2) Once you have done that, then all you have to do is pre-train the speech-to-text software to recognize the above "voice," ... so you provide a pre-trained system with an in-built decent vocabulary/dictionary plus the ability for the user to add new words to that vocabulary/dictionary.

3) I run my interviews through this software ... the software autmatically does step one, and then step two and gives me the result.

Yes, it might be slow and take a bit of time, but it should certainly save me hours of transcription time.

Any thoughts on this?? Can it be done? Has anybody tried anything remotely approaching this?


Since you are "thinking big", you might want to consider an approach that should achieve that desired independence from personal habits and inflections etc. -- phoneme encoding. The basic idea is that there are less than 300 phonemes used in human speech -- probably they would all fit into one byte, plus a couple more for pitch, loudness, attack, decay, length etc. (see midi). The speech-to-phoneme encoding software would thus be spared the task of attaching any meaning to the phonemes, it would simply be an efficient and idiosyncracy-free way of efficiently storing what someone said. Then the vastly more difficult task of attaching meaning (required before the correct spelling can possibly be deduced) would be relieved from the burden of adapting to individual voices. Thinking about it in these terms might also help you realize just how difficult the task you describe really is! For more on phoneme encoding see http://jick.net/~jess/fi/tech/phoneme.html -- or look it up using the Free Ideas database at http://jick.net/fi/ -- and let me know if you get anywhere with this! - Cheers


Thanks, Jick ... that looks interesting! But it does sound very complicated!

My idea for a solution was based on the fact that there is "voice changing" software out there. There is, for example, Voice Candy which works on a Mac, and Voice Changer for the PC. These are systems that allow people to disguise their voices or turn a female sounding voice to a male sounding voice.

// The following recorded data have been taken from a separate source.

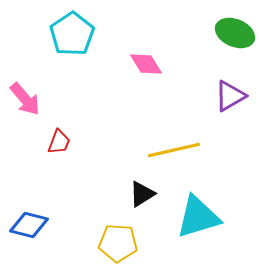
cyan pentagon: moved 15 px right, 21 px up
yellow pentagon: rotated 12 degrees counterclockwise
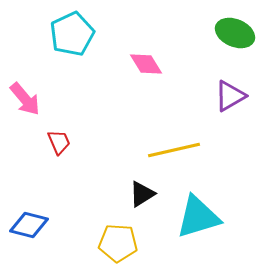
cyan pentagon: rotated 9 degrees clockwise
red trapezoid: rotated 44 degrees counterclockwise
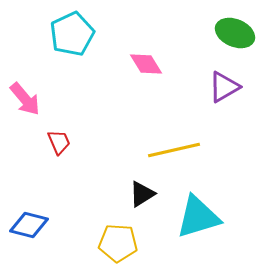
purple triangle: moved 6 px left, 9 px up
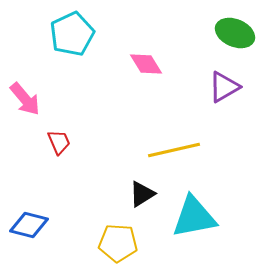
cyan triangle: moved 4 px left; rotated 6 degrees clockwise
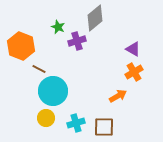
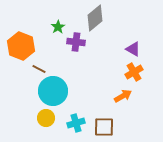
green star: rotated 16 degrees clockwise
purple cross: moved 1 px left, 1 px down; rotated 24 degrees clockwise
orange arrow: moved 5 px right
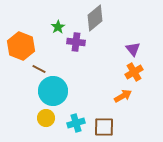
purple triangle: rotated 21 degrees clockwise
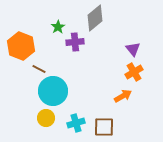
purple cross: moved 1 px left; rotated 12 degrees counterclockwise
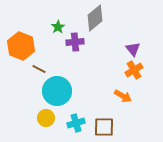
orange cross: moved 2 px up
cyan circle: moved 4 px right
orange arrow: rotated 60 degrees clockwise
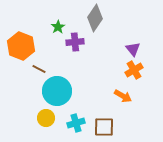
gray diamond: rotated 16 degrees counterclockwise
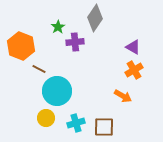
purple triangle: moved 2 px up; rotated 21 degrees counterclockwise
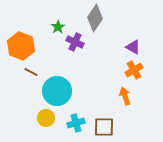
purple cross: rotated 30 degrees clockwise
brown line: moved 8 px left, 3 px down
orange arrow: moved 2 px right; rotated 138 degrees counterclockwise
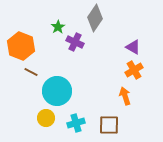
brown square: moved 5 px right, 2 px up
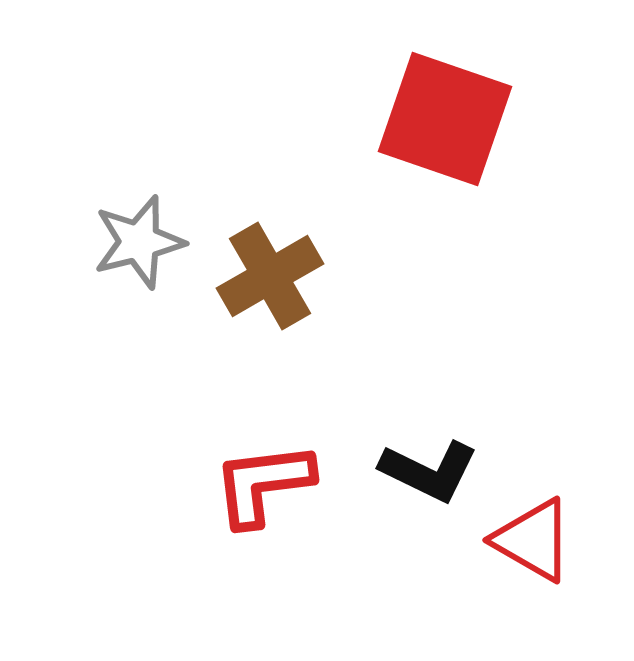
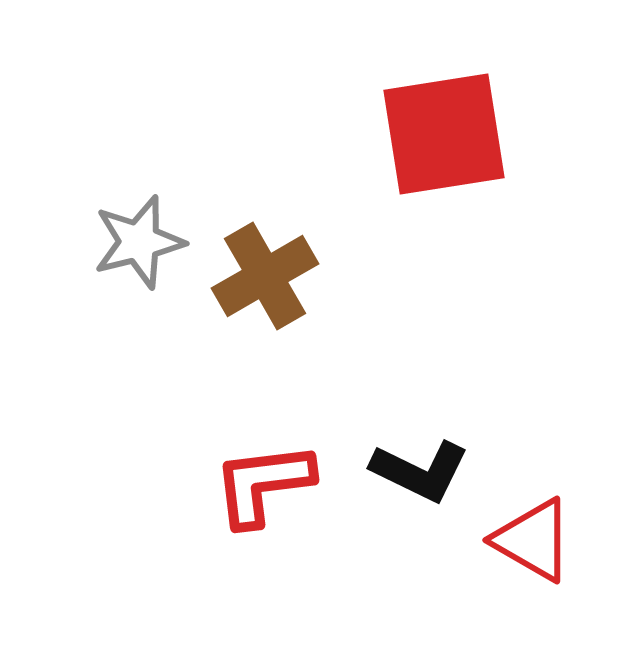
red square: moved 1 px left, 15 px down; rotated 28 degrees counterclockwise
brown cross: moved 5 px left
black L-shape: moved 9 px left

So my thought was that with some work, it should be possible to take the voices on a digital recording ... the interviews on my digital recorder ... and put them through some such "voice changing" software that would then "change" the voices on the recording to one tone or one speech.

Then, in the next step, you could take that, and put it through some software like Via Voice that has been trained to that sound, that mechanized voice, and get your automatic speech-to-text transcription of an interview with various people.

But yes, I think that somehow, the phoneme encoding that you describe would have to be incorporated ... because maybe it would be impossible for voice changing software to really change the voices of many speakers to one monotone?

I am not sure ... I am not a software developer. But I wish someone with the software smarts would try to do it because there are lots of people (not to mention courtrooms that do court reporting and so forth) who would pay to get such software!